■ **GOAL OF THE EXERCISE**: Pull every line of the entries that has the word "diện".

■ **Items from a data source**:
○ ○ ○ ○ ○ ○ ○

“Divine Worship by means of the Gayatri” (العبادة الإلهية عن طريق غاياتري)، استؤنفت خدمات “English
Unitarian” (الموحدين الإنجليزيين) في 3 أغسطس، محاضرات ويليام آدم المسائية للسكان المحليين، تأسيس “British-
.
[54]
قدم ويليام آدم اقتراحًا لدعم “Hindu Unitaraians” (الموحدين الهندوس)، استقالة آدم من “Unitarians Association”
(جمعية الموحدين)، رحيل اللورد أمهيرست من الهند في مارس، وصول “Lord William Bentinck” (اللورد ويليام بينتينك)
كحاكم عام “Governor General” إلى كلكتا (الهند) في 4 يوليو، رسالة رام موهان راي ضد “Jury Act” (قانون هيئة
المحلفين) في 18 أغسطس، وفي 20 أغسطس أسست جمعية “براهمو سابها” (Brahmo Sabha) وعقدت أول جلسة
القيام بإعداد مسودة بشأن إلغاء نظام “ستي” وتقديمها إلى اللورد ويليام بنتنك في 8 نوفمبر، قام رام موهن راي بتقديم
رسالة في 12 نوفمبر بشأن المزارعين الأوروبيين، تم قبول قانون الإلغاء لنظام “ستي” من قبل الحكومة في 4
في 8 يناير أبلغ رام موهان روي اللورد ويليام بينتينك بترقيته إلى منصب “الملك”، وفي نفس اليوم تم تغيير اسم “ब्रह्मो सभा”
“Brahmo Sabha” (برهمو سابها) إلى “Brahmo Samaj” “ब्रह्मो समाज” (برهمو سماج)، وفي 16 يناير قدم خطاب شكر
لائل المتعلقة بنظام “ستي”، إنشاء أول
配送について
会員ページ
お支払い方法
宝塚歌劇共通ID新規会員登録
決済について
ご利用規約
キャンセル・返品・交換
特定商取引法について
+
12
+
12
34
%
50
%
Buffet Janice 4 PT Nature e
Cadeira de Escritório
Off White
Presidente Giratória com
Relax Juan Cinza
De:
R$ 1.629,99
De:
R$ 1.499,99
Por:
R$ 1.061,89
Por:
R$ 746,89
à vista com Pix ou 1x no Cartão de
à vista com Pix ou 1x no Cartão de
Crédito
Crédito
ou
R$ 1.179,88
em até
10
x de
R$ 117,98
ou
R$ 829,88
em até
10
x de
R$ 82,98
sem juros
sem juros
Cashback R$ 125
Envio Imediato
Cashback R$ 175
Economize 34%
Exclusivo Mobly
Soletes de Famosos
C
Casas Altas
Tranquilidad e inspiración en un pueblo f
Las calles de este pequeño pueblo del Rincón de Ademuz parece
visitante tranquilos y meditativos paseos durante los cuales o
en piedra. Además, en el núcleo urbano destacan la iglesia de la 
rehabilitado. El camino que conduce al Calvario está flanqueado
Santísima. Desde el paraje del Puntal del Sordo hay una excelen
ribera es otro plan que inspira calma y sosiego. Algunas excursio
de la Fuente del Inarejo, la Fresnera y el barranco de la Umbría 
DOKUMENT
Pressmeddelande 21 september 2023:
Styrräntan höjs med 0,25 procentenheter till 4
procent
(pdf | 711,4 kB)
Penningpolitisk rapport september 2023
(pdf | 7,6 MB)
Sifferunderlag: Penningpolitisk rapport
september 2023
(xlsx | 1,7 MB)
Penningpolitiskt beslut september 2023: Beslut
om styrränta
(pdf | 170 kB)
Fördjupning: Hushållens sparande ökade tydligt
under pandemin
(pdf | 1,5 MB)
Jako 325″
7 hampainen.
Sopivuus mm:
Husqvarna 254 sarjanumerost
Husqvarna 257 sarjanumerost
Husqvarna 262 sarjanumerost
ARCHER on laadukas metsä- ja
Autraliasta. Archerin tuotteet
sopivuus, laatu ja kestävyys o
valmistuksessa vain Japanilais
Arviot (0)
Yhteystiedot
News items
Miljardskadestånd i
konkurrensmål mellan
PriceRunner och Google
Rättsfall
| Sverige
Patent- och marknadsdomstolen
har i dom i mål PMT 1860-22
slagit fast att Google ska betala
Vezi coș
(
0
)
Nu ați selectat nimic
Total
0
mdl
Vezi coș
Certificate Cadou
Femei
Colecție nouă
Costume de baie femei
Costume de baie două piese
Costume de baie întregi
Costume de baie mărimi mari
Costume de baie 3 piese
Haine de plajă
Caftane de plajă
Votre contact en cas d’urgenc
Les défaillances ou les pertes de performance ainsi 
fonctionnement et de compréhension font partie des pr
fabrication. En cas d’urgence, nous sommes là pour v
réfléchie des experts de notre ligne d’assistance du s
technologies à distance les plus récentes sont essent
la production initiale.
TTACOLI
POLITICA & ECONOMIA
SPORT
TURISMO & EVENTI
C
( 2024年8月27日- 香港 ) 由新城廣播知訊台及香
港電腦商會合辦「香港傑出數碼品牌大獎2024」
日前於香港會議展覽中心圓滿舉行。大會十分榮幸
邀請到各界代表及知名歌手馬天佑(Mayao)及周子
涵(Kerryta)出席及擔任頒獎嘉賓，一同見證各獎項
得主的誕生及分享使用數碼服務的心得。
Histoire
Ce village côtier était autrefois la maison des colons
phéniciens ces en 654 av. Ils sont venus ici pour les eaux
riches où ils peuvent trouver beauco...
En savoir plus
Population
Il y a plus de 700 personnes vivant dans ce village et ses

○ ○ ○ ○ ○ ○ ○

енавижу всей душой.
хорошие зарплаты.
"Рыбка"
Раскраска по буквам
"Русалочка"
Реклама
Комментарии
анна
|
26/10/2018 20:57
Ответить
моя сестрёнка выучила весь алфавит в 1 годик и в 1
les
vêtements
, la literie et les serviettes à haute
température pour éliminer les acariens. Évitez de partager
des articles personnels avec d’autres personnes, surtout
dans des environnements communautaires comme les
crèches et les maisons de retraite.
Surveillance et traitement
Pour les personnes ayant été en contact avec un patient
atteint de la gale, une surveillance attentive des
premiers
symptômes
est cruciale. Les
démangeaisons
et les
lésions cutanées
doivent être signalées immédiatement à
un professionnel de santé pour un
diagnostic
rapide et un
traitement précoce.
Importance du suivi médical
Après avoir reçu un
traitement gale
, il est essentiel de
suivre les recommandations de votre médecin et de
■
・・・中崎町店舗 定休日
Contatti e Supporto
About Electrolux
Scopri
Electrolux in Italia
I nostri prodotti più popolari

○ ○ ○ ○ ○ ○ ○

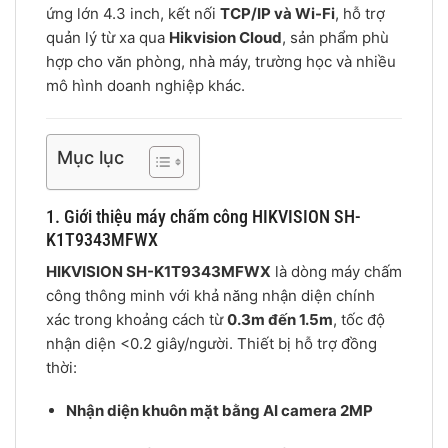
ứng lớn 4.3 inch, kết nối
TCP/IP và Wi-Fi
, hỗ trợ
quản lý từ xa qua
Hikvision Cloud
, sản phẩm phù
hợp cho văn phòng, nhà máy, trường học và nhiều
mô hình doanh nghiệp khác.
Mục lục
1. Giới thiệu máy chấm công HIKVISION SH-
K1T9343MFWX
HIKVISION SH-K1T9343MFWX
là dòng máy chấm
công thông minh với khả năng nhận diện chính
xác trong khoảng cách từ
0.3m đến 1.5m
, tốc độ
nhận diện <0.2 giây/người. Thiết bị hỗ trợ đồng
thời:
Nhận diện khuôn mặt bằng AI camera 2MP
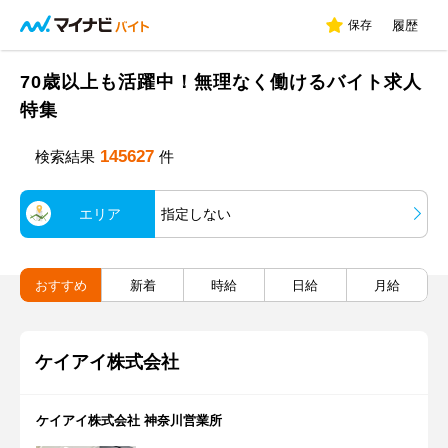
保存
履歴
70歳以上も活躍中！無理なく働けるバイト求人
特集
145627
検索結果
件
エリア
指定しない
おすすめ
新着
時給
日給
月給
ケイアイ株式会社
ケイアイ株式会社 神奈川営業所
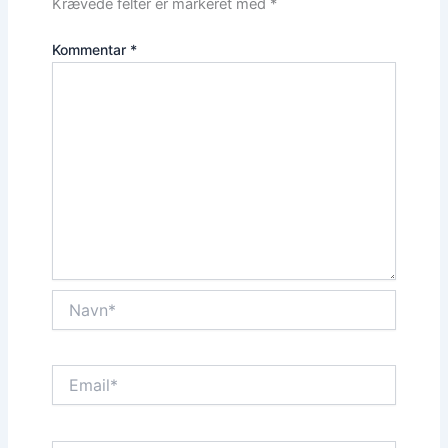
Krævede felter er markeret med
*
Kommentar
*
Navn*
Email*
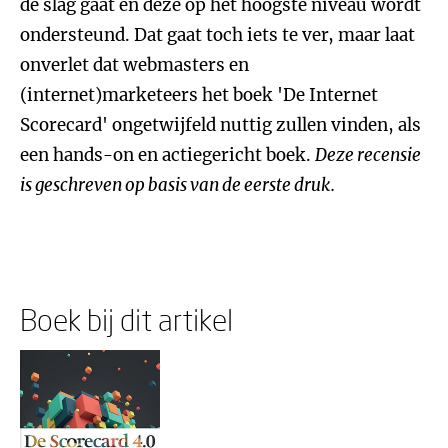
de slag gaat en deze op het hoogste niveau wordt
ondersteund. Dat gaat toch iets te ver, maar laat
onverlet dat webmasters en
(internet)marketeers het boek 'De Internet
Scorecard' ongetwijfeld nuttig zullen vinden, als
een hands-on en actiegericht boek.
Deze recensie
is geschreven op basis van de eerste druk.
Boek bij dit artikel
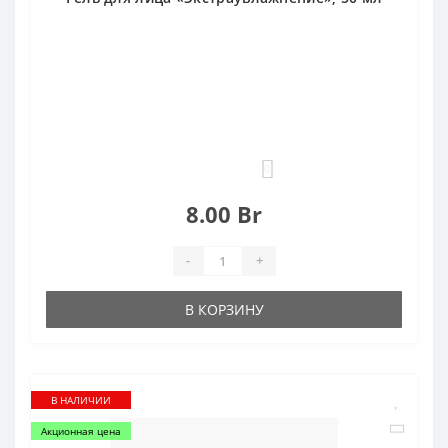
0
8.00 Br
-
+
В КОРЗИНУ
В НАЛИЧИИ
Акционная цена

○ ○ ○ ○ ○ ○ ○

■ **THE COMPLETED TASK**:
công thông minh với khả năng nhận diện chính
nhận diện <0.2 giây/người. Thiết bị hỗ trợ đồng
Nhận diện khuôn mặt bằng AI camera 2MP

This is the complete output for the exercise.